Normes, sécurité et puissance

L’installation doit être réalisée par un professionnel qualifié IRVE, conforme à la norme NFC 15-100 et protégée par un dispositif différentiel adapté. Les bornes 3,7 à 7,4 kW couvrent la majorité des usages, 11 à 22 kW visent les gros rouleurs et parkings mutualisés. “La sécurité prime sur la vitesse de charge”, martèlent les électriciens IRVE.

Coûts et aides financières

Le coût varie selon la distance, la puissance, et le scénario de raccordement. Comptez quelques centaines d’euros pour un simple précâblage, à plusieurs milliers pour une infrastructure collective. Des aides existent, notamment le programme ADVENIR, qui subventionne les bornes en habitat collectif et les infrastructures communes, avec des plafonds et critères qui évoluent.
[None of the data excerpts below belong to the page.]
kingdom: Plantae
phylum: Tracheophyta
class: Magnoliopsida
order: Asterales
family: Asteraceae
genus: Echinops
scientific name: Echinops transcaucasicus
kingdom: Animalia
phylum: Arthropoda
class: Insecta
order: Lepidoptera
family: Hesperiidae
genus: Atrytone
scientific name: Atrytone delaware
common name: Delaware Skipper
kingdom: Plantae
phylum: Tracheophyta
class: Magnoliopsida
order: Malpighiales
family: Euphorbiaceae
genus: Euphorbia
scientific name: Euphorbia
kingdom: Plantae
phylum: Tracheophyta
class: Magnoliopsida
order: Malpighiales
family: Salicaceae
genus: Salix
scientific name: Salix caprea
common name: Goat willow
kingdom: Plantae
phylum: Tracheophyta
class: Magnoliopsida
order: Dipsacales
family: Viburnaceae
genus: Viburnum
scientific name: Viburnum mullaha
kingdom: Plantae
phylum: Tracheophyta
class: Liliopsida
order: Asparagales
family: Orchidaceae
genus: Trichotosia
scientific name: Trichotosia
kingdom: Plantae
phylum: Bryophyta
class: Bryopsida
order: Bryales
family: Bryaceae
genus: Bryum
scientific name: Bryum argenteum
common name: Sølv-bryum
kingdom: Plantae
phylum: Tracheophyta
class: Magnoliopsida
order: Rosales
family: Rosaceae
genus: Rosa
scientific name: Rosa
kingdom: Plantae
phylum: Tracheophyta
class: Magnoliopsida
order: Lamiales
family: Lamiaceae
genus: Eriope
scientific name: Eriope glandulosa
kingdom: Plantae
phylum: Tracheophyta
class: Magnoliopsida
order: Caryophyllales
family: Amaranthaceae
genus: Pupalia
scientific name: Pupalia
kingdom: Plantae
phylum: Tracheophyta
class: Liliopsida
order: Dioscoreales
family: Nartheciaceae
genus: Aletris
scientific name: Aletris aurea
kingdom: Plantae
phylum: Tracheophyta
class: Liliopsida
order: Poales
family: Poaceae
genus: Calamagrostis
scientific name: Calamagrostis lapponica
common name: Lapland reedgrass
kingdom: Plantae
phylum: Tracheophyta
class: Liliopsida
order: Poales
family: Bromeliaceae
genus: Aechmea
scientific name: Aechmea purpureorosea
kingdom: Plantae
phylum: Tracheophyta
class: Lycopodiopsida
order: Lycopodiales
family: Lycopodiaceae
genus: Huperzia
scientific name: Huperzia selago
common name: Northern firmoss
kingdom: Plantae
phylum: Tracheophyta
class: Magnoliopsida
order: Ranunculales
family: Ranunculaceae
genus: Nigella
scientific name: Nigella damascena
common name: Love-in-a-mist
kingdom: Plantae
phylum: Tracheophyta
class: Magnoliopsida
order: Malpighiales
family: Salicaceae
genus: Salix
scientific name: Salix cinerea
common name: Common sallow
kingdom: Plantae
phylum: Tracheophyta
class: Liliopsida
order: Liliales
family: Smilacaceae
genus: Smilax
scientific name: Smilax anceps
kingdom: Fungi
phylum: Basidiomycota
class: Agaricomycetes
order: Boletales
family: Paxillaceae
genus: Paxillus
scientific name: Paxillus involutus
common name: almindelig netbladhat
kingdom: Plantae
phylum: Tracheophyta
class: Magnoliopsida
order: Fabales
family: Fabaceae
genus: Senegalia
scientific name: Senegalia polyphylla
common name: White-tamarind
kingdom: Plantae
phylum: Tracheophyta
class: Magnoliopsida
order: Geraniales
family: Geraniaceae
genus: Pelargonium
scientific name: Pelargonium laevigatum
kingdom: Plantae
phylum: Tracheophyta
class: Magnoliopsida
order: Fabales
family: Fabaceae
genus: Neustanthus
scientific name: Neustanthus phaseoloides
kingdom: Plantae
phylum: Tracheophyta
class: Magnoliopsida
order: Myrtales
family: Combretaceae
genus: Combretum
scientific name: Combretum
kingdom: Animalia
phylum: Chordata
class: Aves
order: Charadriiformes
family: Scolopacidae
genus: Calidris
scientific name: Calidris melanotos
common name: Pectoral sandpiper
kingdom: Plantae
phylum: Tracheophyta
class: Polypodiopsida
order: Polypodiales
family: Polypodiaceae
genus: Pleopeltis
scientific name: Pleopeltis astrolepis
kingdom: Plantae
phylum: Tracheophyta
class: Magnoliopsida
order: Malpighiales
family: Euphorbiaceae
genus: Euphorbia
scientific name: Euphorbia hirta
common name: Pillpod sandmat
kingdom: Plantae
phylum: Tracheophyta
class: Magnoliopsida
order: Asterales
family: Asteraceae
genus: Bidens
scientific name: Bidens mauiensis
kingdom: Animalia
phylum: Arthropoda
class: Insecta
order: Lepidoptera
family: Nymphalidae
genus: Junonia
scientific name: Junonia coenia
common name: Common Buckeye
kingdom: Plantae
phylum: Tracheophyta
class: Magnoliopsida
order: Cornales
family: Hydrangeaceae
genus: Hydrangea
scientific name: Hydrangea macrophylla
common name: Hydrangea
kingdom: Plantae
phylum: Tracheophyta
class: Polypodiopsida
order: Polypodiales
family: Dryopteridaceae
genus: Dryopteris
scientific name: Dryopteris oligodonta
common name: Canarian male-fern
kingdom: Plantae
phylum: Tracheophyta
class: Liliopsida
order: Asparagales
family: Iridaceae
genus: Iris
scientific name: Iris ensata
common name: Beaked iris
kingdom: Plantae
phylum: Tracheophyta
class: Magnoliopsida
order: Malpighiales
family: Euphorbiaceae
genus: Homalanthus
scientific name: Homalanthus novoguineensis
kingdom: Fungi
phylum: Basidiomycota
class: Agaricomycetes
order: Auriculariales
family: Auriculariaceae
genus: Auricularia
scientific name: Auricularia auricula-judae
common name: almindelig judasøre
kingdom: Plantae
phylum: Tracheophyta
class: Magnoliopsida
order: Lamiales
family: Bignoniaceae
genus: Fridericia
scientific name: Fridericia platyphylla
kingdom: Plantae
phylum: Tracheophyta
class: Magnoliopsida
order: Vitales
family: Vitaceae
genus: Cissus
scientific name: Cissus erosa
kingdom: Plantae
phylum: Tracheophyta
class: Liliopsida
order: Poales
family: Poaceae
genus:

Vérifiez les montants à jour sur les sites officiels et auprès de votre installateur, qui peut monter le dossier.

Assemblées générales et gouvernance

Même si le droit à la prise n’exige pas de vote pour une installation individuelle, il est utile d’“informer pour apaiser”. Une résolution peut encadrer le câblage dans les parties communes, la charte de pose et la gestion des places. Pour un projet collectif, un vote est nécessaire afin d’adopter le schéma technique, le budget et le plan de déploiement.

Assurance, responsabilités et entretien

Le demandeur reste responsable de son équipement, de sa consommation et de son entretien. La copropriété veille à l’intégrité des parties communes et au respect des règles d’incendie. Informez votre assureur, conservez les documents (DOE, attestations, schémas) et prévoyez une maintenance périodique.

Bonnes pratiques pour accélérer

Préparez un dossier clair, prenez contact tôt avec le syndic, sollicitez deux ou trois devis, et anticipez la puissance utile en fonction de votre usage réel. “Qui va lentement charge sûrement”, surtout la nuit, quand le réseau est plus disponible et les tarifs plus doux.

En pratique, la loi vous protège et trace un chemin opérationnel. Avec une notification bien faite, un installateur compétent et une copropriété informée, brancher sa voiture devient une formalité raisonnable… et un vrai confort au quotidien.